The journalist then asked whether I thought that nationalism was dangerous. The question implied that the choice before Europe was between the European Union and fascism: that all that stood between us and the ascension to power of new Mussolinis, Francos, and Hitlers were the free lunches of senior Eurocrats. I replied that dangerous forms of nationalism existed, of course, but that in the present circumstances, supranationalism represented by far the greater danger. Not only was such supranationalism undemocratic, for it reflected no widespread demand or sentiment among the population; it also risked provoking the very kind of nationalism against which it was to stand as the bulwark. Further, the breakup of supranational polities in Europe tends to be messy, as history demonstrates…

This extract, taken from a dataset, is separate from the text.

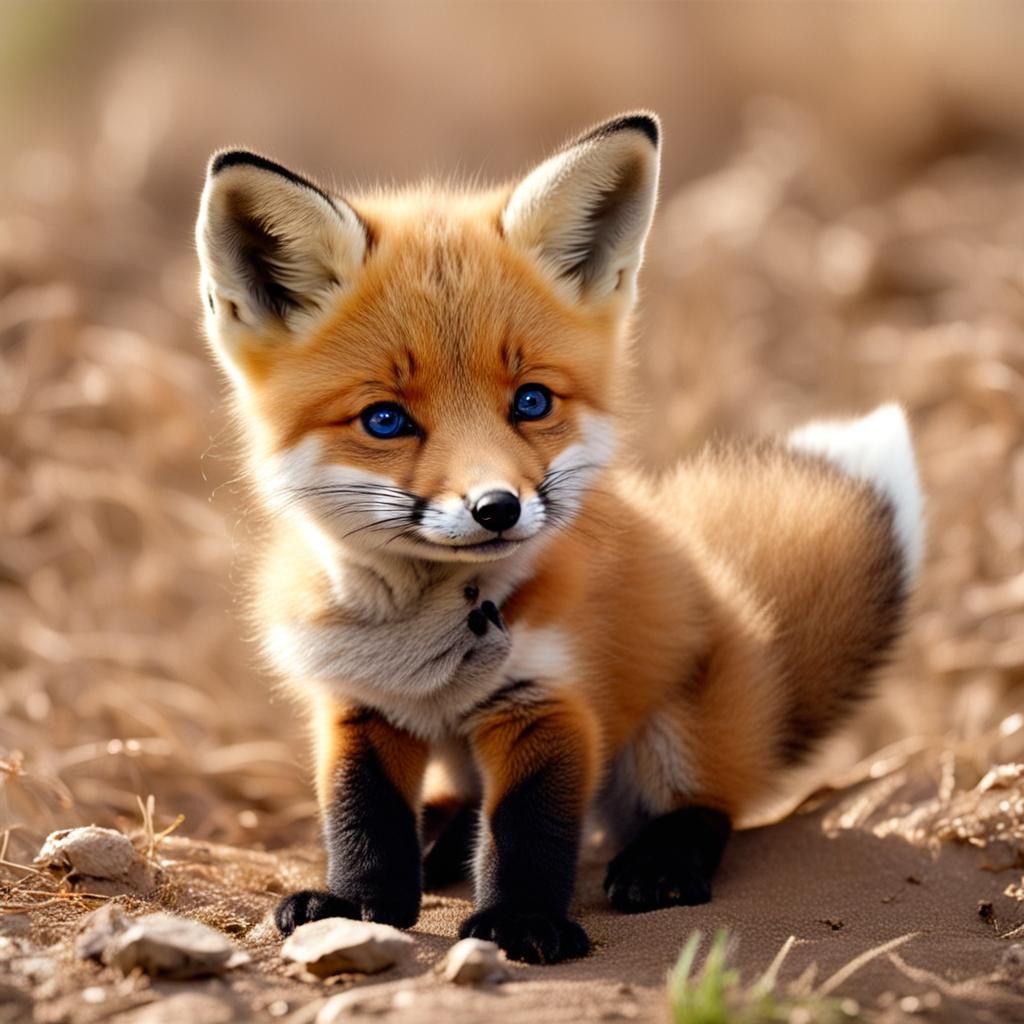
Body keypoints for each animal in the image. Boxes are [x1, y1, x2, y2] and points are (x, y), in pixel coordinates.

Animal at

Reflection on the situation in tiny Belgium might introduce an element of doubt into the minds of the most fervent believers in the European Project. Belgium has existed ever since it was cobbled together in 1830; yet in all that time, it has not been able to create a durable national identity. One of its many prime ministers, Yves Leterme, once said that just three things held Belgium together: beer, soccer, and the king. As I write, Belgium has not had a central government for more than 500 days. While I must admit, as an occasional visitor to that country, that the difference between Belgium with and Belgium without a central government is not apparent on casual inspection, this interregnum may take the theory of limited government too far.